===== EXCERPTED PASSAGE =====
Young climate activists like Luisa Neubauer, cofounder of Fridays for Future in Hamburg, have good reason to celebrate: The city of Hamburg recently voted in favor of more ambitious climate action. Famously, Hamburg was where the Beatles took off. Now the city has another big project that could take off. Neubauer: “Germany’s second largest city has shown that citizens—after all—demand climate action and are willing to self-organize around a just transition.”
At a time when the climate crisis has seemingly been pushed aside by too many other crises, the decisive win of Hamburg’s “Zukunftsentscheid” (Decision about Our Future) at the ballot box on Sunday, October 12, was a win for a dramatically more ambitious climate action plan for the second-largest city in Germany. While the current German government is rolling back or even boycotting climate action, Hamburg is showing the world that grassroots climate action is effective. The new law will make climate policy more fair, more transparent, and more responsive to the needs of future generations. The result could be used as a blueprint by other cities in Germany and far beyond. American cities are perfectly positioned to adopt a similar plan. After all, Americans are actually much more familiar with ballot initiatives than Germans.
Hamburg’s over 1.9 million residents were asked to vote in favor of a binding referendum to require annual carbon dioxide reduction targets, with the goal of net-zero emissions moved up from 2045 to 2040, and requirements that all climate policies will have to be socially just. A majority of over 303,000 residents, or 53.2%, said yes; 43.6% of eligible voters participated in the decision.
While the federal government is indeed moving aggressively against climate action, ballot initiatives give power to the grassroots.
The revised bill, in typical German style comprehensively named “Klimaschutzverbesserungsgesetz” (climate protection improvement law) will require that the city administration must present an emissions estimate no later than six months after the end of every calendar year.
There is a lot in this new climate law that the wonky types among climate activists will love. On their website, proponents list the exact amount of tons of carbon (in thousands) the city will be permitted to emit each year until 2040. If the permissible total annual emissions for the previous calendar year have been exceeded, the government must take measures to offset the excess total annual emissions within five months. If the total emissions exceed or fall short of the permissible total annual emissions from the year in which the act comes into force, the difference shall be credited evenly to the remaining total annual emissions for the next five years until 2040 at the latest, thus greatly incentivizing ramped-up action and disincentivizing delay.
===== RECORDS PROVIDED =====
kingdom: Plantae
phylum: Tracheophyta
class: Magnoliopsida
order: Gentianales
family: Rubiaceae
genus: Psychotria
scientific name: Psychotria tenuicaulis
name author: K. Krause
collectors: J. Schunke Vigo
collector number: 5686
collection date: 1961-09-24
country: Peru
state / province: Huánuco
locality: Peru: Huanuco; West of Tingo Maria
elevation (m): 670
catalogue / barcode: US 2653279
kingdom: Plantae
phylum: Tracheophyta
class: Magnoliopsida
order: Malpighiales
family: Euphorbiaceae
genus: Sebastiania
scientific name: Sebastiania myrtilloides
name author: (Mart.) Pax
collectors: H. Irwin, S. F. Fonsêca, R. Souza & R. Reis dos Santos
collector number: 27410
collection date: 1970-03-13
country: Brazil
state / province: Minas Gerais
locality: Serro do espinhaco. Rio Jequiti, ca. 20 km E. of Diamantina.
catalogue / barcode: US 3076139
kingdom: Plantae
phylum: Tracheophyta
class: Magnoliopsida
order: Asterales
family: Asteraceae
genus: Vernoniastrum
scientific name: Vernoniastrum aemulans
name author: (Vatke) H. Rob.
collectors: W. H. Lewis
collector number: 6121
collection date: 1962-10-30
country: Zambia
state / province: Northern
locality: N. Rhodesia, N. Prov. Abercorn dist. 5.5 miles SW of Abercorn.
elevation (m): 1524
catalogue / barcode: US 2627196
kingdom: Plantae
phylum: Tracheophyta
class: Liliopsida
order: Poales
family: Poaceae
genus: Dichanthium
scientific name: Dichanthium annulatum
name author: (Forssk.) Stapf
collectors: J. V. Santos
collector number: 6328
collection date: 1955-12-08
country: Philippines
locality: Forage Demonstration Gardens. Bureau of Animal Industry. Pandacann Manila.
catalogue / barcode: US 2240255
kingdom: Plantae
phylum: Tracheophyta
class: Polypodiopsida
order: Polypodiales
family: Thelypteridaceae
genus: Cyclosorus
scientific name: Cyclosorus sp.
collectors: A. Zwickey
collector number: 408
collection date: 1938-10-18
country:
=====
▶ **SET PROBLEM 1**: Translate this sentence from the Hamburg climate article into Spanish: "Famously, Hamburg was where the Beatles took off."
▶ **SET PROBLEM 2**: According to the Hamburg climate article, what percentage of eligible voters took part in the decision?
▶ **SET PROBLEM 3**: In the Hamburg climate article, rewrite everything from "At a time when" down to "initiatives than Germans.", putting "community-led" in place of "grassroots".
The material has no role in any of this.

▶ **EXERCISE OUTPUT 1**: Como es bien sabido, Hamburgo fue donde despegaron los Beatles.

▶ **EXERCISE OUTPUT 2**: 43.6%

▶ **EXERCISE OUTPUT 3**:
At a time when the climate crisis has seemingly been pushed aside by too many other crises, the decisive win of Hamburg’s “Zukunftsentscheid” (Decision about Our Future) at the ballot box on Sunday, October 12, was a win for a dramatically more ambitious climate action plan for the second-largest city in Germany. While the current German government is rolling back or even boycotting climate action, Hamburg is showing the world that community-led climate action is effective. The new law will make climate policy more fair, more transparent, and more responsive to the needs of future generations. The result could be used as a blueprint by other cities in Germany and far beyond. American cities are perfectly positioned to adopt a similar plan. After all, Americans are actually much more familiar with ballot initiatives than Germans.